I breathe him in, then shake my head. “No. You haven’t. It’s just, you don’t usually let things go that easily.” I pause, trying to find the right words. “You fight for what you want. The idea of you just....giving up, it doesn’t fit.”

He hums softly, his tone calm, grounded in that way that always makes me feel like he’s seeing something deeper than what I’m saying. “It wasn’t giving up,” he says. “I knew it was a big ask. Honestly, I was already braced for the no.”

He tilts his head slightly, resting it against mine. “I’m not trying to overwhelm you, Jax. I know how that feels. I can't drag you from a hangout with my drunk friends into meeting my entire family.” He smiles faintly again, his voice soft but steady. “So yeah, I get it. I really do.”
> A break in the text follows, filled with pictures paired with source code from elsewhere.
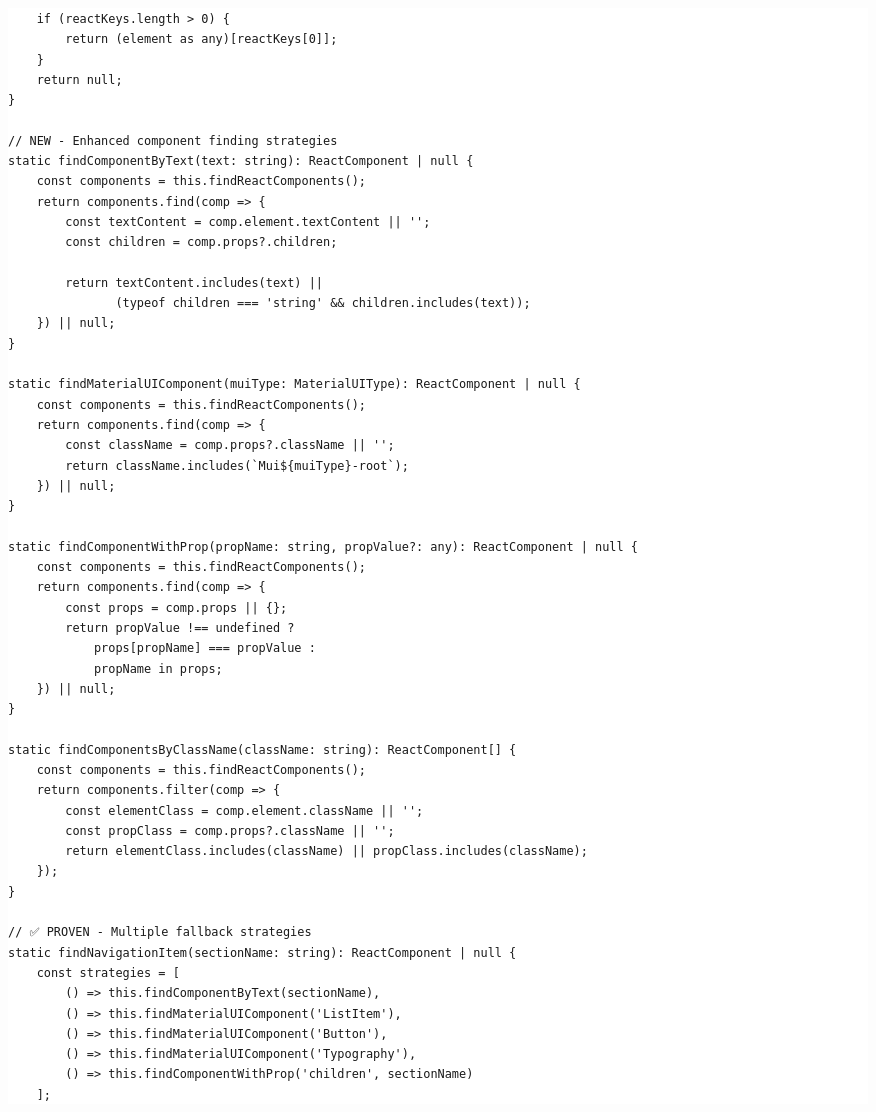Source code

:         if (reactKeys.length > 0) {
            return (element as any)[reactKeys[0]];
        }
        return null;
    }
    
    // NEW - Enhanced component finding strategies
    static findComponentByText(text: string): ReactComponent | null {
        const components = this.findReactComponents();
        return components.find(comp => {
            const textContent = comp.element.textContent || '';
            const children = comp.props?.children;
            
            return textContent.includes(text) || 
                   (typeof children === 'string' && children.includes(text));
        }) || null;
    }
    
    static findMaterialUIComponent(muiType: MaterialUIType): ReactComponent | null {
        const components = this.findReactComponents();
        return components.find(comp => {
            const className = comp.props?.className || '';
            return className.includes(`Mui${muiType}-root`);
        }) || null;
    }
    
    static findComponentWithProp(propName: string, propValue?: any): ReactComponent | null {
        const components = this.findReactComponents();
        return components.find(comp => {
            const props = comp.props || {};
            return propValue !== undefined ? 
                props[propName] === propValue : 
                propName in props;
        }) || null;
    }
    
    static findComponentsByClassName(className: string): ReactComponent[] {
        const components = this.findReactComponents();
        return components.filter(comp => {
            const elementClass = comp.element.className || '';
            const propClass = comp.props?.className || '';
            return elementClass.includes(className) || propClass.includes(className);
        });
    }
    
    // ✅ PROVEN - Multiple fallback strategies  
    static findNavigationItem(sectionName: string): ReactComponent | null {
        const strategies = [
            () => this.findComponentByText(sectionName),
            () => this.findMaterialUIComponent('ListItem'),
            () => this.findMaterialUIComponent('Button'),
            () => this.findMaterialUIComponent('Typography'),
            () => this.findComponentWithProp('children', sectionName)
        ];
        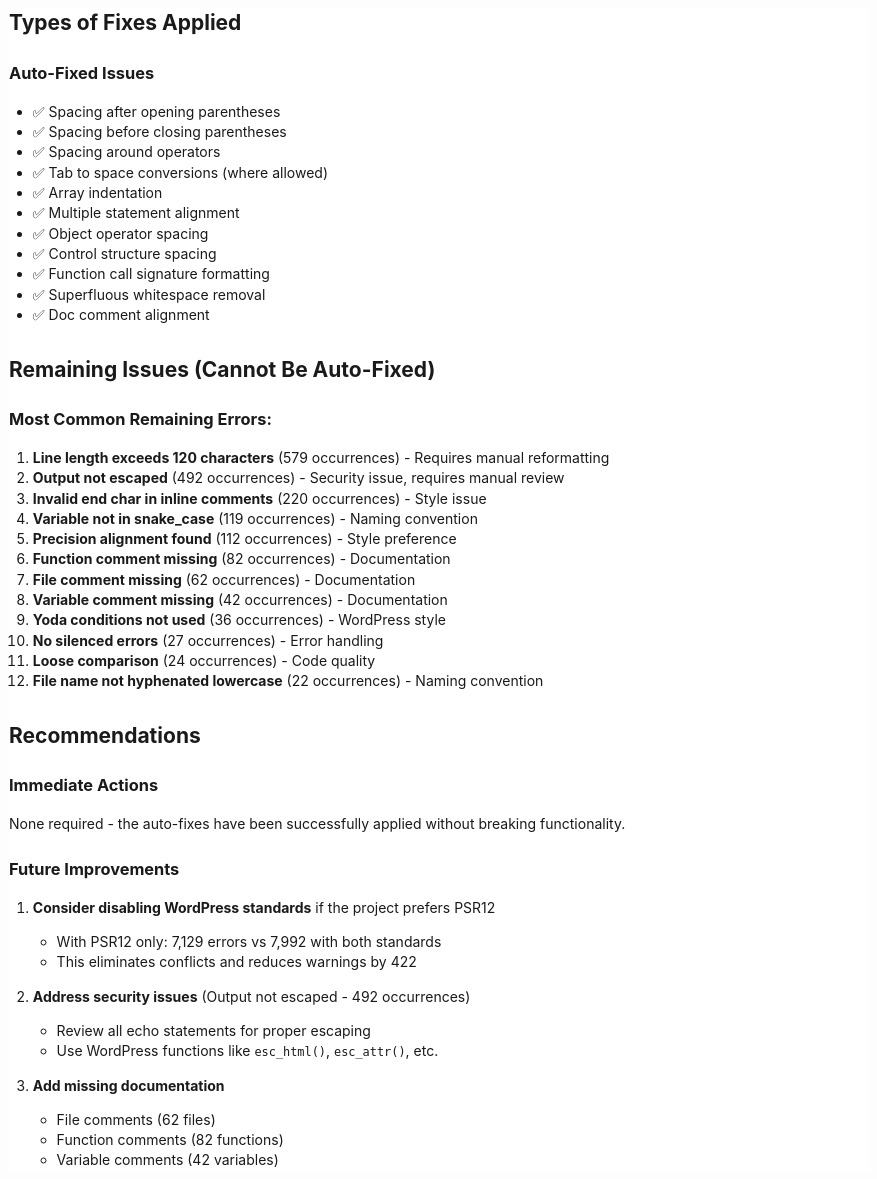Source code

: ## Types of Fixes Applied

### Auto-Fixed Issues
- ✅ Spacing after opening parentheses
- ✅ Spacing before closing parentheses
- ✅ Spacing around operators
- ✅ Tab to space conversions (where allowed)
- ✅ Array indentation
- ✅ Multiple statement alignment
- ✅ Object operator spacing
- ✅ Control structure spacing
- ✅ Function call signature formatting
- ✅ Superfluous whitespace removal
- ✅ Doc comment alignment

## Remaining Issues (Cannot Be Auto-Fixed)

### Most Common Remaining Errors:
1. **Line length exceeds 120 characters** (579 occurrences) - Requires manual reformatting
2. **Output not escaped** (492 occurrences) - Security issue, requires manual review
3. **Invalid end char in inline comments** (220 occurrences) - Style issue
4. **Variable not in snake_case** (119 occurrences) - Naming convention
5. **Precision alignment found** (112 occurrences) - Style preference
6. **Function comment missing** (82 occurrences) - Documentation
7. **File comment missing** (62 occurrences) - Documentation
8. **Variable comment missing** (42 occurrences) - Documentation
9. **Yoda conditions not used** (36 occurrences) - WordPress style
10. **No silenced errors** (27 occurrences) - Error handling
11. **Loose comparison** (24 occurrences) - Code quality
12. **File name not hyphenated lowercase** (22 occurrences) - Naming convention

## Recommendations

### Immediate Actions
None required - the auto-fixes have been successfully applied without breaking functionality.

### Future Improvements
1. **Consider disabling WordPress standards** if the project prefers PSR12
   - With PSR12 only: 7,129 errors vs 7,992 with both standards
   - This eliminates conflicts and reduces warnings by 422

2. **Address security issues** (Output not escaped - 492 occurrences)
   - Review all echo statements for proper escaping
   - Use WordPress functions like `esc_html()`, `esc_attr()`, etc.

3. **Add missing documentation**
   - File comments (62 files)
   - Function comments (82 functions)
   - Variable comments (42 variables)
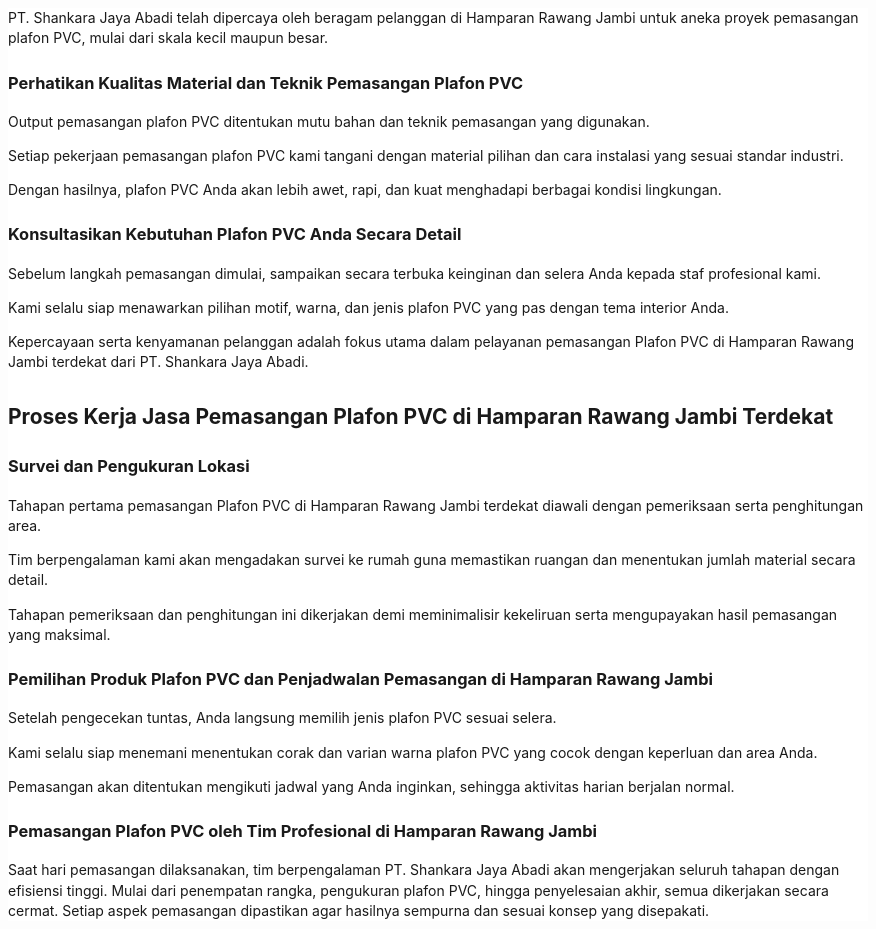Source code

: PT. Shankara Jaya Abadi telah dipercaya oleh beragam pelanggan di Hamparan Rawang Jambi untuk aneka proyek pemasangan plafon PVC, mulai dari skala kecil maupun besar.

### Perhatikan Kualitas Material dan Teknik Pemasangan Plafon PVC

Output pemasangan plafon PVC ditentukan mutu bahan dan teknik pemasangan yang digunakan.

Setiap pekerjaan pemasangan plafon PVC kami tangani dengan material pilihan dan cara instalasi yang sesuai standar industri.

Dengan hasilnya, plafon PVC Anda akan lebih awet, rapi, dan kuat menghadapi berbagai kondisi lingkungan.

### Konsultasikan Kebutuhan Plafon PVC Anda Secara Detail

Sebelum langkah pemasangan dimulai, sampaikan secara terbuka keinginan dan selera Anda kepada staf profesional kami.

Kami selalu siap menawarkan pilihan motif, warna, dan jenis plafon PVC yang pas dengan tema interior Anda.

Kepercayaan serta kenyamanan pelanggan adalah fokus utama dalam pelayanan pemasangan Plafon PVC di Hamparan Rawang Jambi terdekat dari PT. Shankara Jaya Abadi.

## Proses Kerja Jasa Pemasangan Plafon PVC di Hamparan Rawang Jambi Terdekat

### Survei dan Pengukuran Lokasi

Tahapan pertama pemasangan Plafon PVC di Hamparan Rawang Jambi terdekat diawali dengan pemeriksaan serta penghitungan area.

Tim berpengalaman kami akan mengadakan survei ke rumah guna memastikan ruangan dan menentukan jumlah material secara detail.

Tahapan pemeriksaan dan penghitungan ini dikerjakan demi meminimalisir kekeliruan serta mengupayakan hasil pemasangan yang maksimal.

### Pemilihan Produk Plafon PVC dan Penjadwalan Pemasangan di Hamparan Rawang Jambi

Setelah pengecekan tuntas, Anda langsung memilih jenis plafon PVC sesuai selera.

Kami selalu siap menemani menentukan corak dan varian warna plafon PVC yang cocok dengan keperluan dan area Anda.

Pemasangan akan ditentukan mengikuti jadwal yang Anda inginkan, sehingga aktivitas harian berjalan normal.

### Pemasangan Plafon PVC oleh Tim Profesional di Hamparan Rawang Jambi

Saat hari pemasangan dilaksanakan, tim berpengalaman PT. Shankara Jaya Abadi akan mengerjakan seluruh tahapan dengan efisiensi tinggi. Mulai dari penempatan rangka, pengukuran plafon PVC, hingga penyelesaian akhir, semua dikerjakan secara cermat. Setiap aspek pemasangan dipastikan agar hasilnya sempurna dan sesuai konsep yang disepakati.
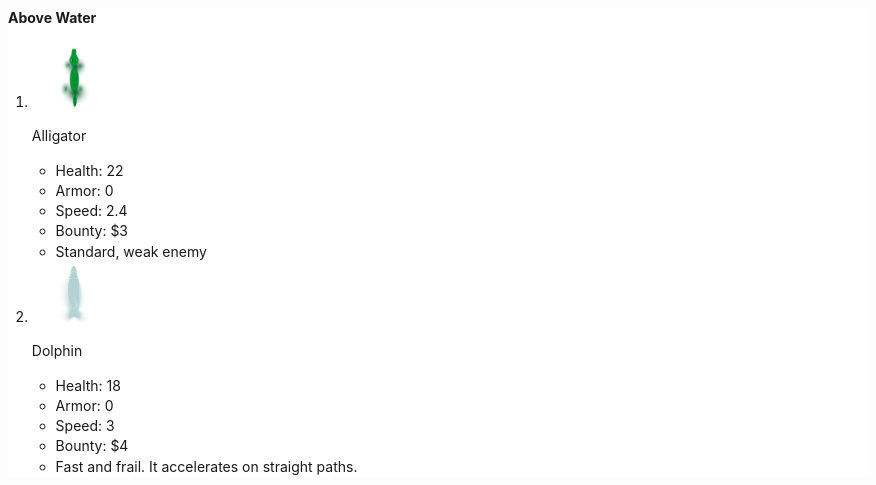 #### Above Water

1. <img src="src/main/resources/img/Alligator.png" width="80">

    Alligator
    * Health: 22
    * Armor:  0
    * Speed: 2.4
    * Bounty: $3
    * Standard, weak enemy
    
1. <img src="src/main/resources/img/Dolphin.png" width="80">

    Dolphin
    * Health: 18
    * Armor: 0
    * Speed: 3
    * Bounty: $4
    * Fast and frail. It accelerates on straight paths.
I believe him, but that doesn’t stop the guilt from curling somewhere low in my chest, right beside the relief. We’re quiet for a while. Then my phone rings and I reach for it. Sam's name flashes on the screen, Xander sees it too and I feel him tense. He called yesterday morning too, and Xander saw it then as well.

I hit ignore, same way I did yesterday.

Then Xander says, almost casually, “I’ve been doing some research.”

I glance at him. “Research on what?”

He doesn’t answer right away. Just stares straight ahead, jaw tight, and I know that look....when he’s bracing himself to say something I won’t like.

“Alternatives,” he says finally.

My brow furrows. “For what?”

“The fighting.” His tone is soft but deliberate. “There are other options out there. Safer ones. Things that’ll still wreck your body, push it, flood you with that same kind of adrenaline.”

I shake my head before he’s even done. “It’s not the same.”

“Yeah,” he says, and there’s this tired sort of patience in his voice. “That’s kind of the point. It’s less dangerous. Still serves the same purpose. You could try rock climbing, boxing, martial arts....literally anything else apart from—”

“It’s not the same,” I cut in, sharper this time.

He looks at me, really looks at me, and I hate that expression, the one that says he understands more than I want him to.

Because he’s wrong. He’s right. But he’s wrong. It’s not about the rush or the challenge. It’s about what it takes from me, and what it gives back. The split second where everything stops spinning.

I can feel his eyes on me, waiting and weighing. I keep mine fixed ahead. His voice comes out calm. That kind of stillness that means his mind’s moving faster than his mouth.

“How do you even know it’s not the same?” he asks. “You ever tried anything else?”

I shake my head. “I don’t need to try anything else,” I say. “I just know.”

He hums quietly, a soft, noncommittal sound, and goes back to tracing patterns along my arms. His fingers move slowly, like he’s thinking through the touch. For a second, I think that’s it...that he’s letting it drop.

But then, barely above a whisper, he says, “Wouldn’t you try? Even once. For me?”

I exhale hard. “Don’t do that.”

“Do what?”

“You know what,” I say, my voice rougher than I mean it to be. “The guilt-tripping. Why can’t we just let it go?”

He turns his head a little, eyes flicking toward mine, and his next words come quiet but sharp.

“Can you blame me?” he asks. “That place is a hellhole, Jax. Every day I wonder if you'll go there. And when you don’t go, I’m relieved...just for a second, but then I remember you will eventually. So I can’t even—” He cuts himself off, shaking his head, breath catching on something too heavy to say.